La marge de manœuvre des Opca apparaît réduite : leur trésorerie fluctue en fonction de la période de l’année et selon l’organisme et ses activités. « Cette variabilité (…) témoigne de l’évolutivité des situations financières des Opca qui, sous l’autorité de leurs branches professionnelles, sont susceptibles de modifier sensiblement et rapidement leurs conditions de prise en charge en fonction des priorités des partenaires sociaux et de la capacité de financement. Elle montre aussi que l’on n’est pas en présence de structures gestionnaires dont les réserves seraient durablement abondantes », confirment les inspecteurs dans leur rapport.

Ponctionner le FPSPP plutôt que les Opca ?
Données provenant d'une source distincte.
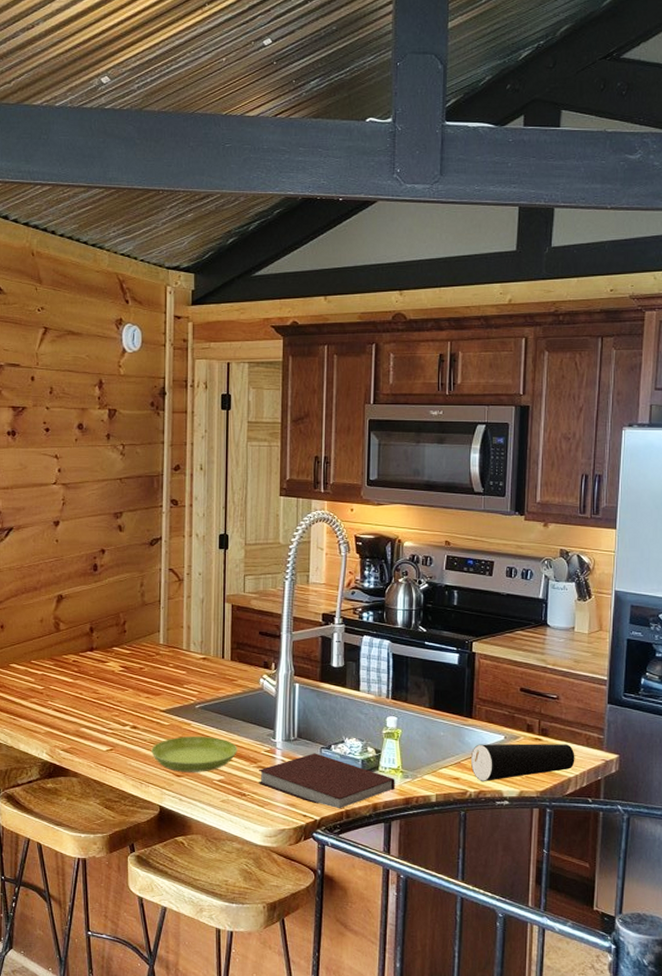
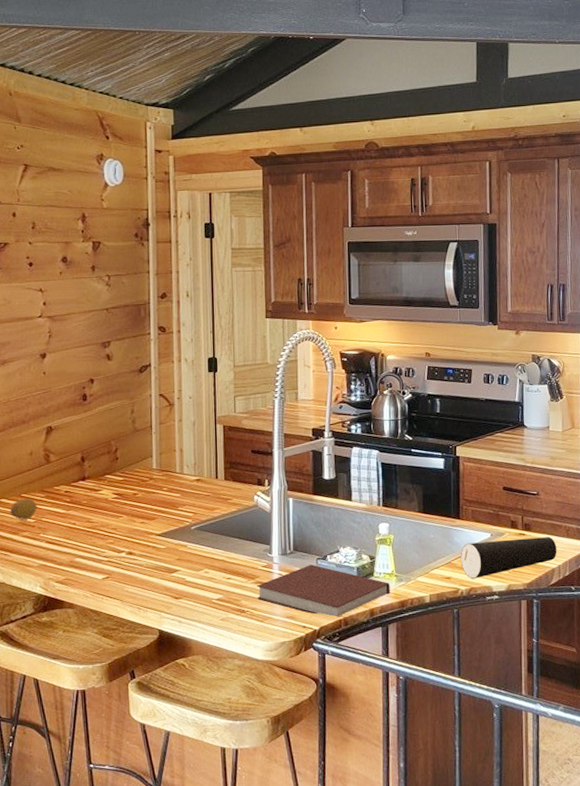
fruit: none [20,665,46,686] -> present [10,498,37,520]
saucer: present [151,735,237,772] -> none [148,556,235,594]

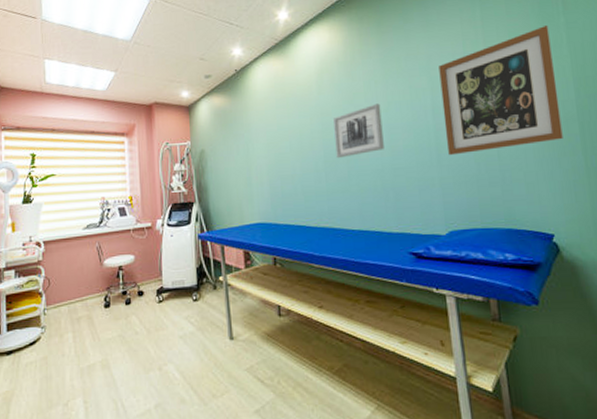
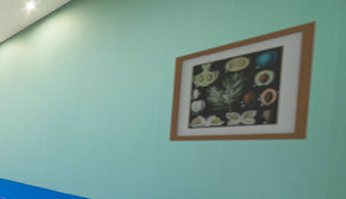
wall art: present [333,103,384,159] -> none [59,88,108,133]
La modestie des sommes « ponctionnables » au regard des ambitions de départ affichées n’a cependant pas convaincu ces neuf organismes de contribuer. « Les Opca potentiellement les plus mis à contribution ont manifesté leur opposition politique », notent les inspecteurs. Arguments avancés : de tels prélèvements sur les fonds des organismes collecteurs seraient susceptibles d’influer sur le comportement des entreprises adhérentes, qui pourraient renoncer à leurs projets de formation ou se désengager financièrement de l’apprentissage ou du compte personnel de formation. Autre requête : que les deux Opca interprofessionnels (Agefos-PME et Opcalia) soient, eux aussi, concernés par l’effort demandé.

Surtout, l’opposition des Opca s’est cristallisée autour d’une suggestion : celle d’un prélèvement qui porterait sur les fonds du FPSPP, plus légitime sur la question des demandeurs d’emploi que les Opca. Les partenaires sociaux tirent la sonnette d’alarme contre une telle éventualité.

La question du financement du fonds de concours reste donc toujours posée et devrait se voir remise sur la table lors des négociations avec l’État sur l’annexe financière 2017 du Fonds paritaire.

Notes   [ + ]

1. Inspection générale des affaires sociales ; Inspection générale des finances ; Contrôle général économique et financier.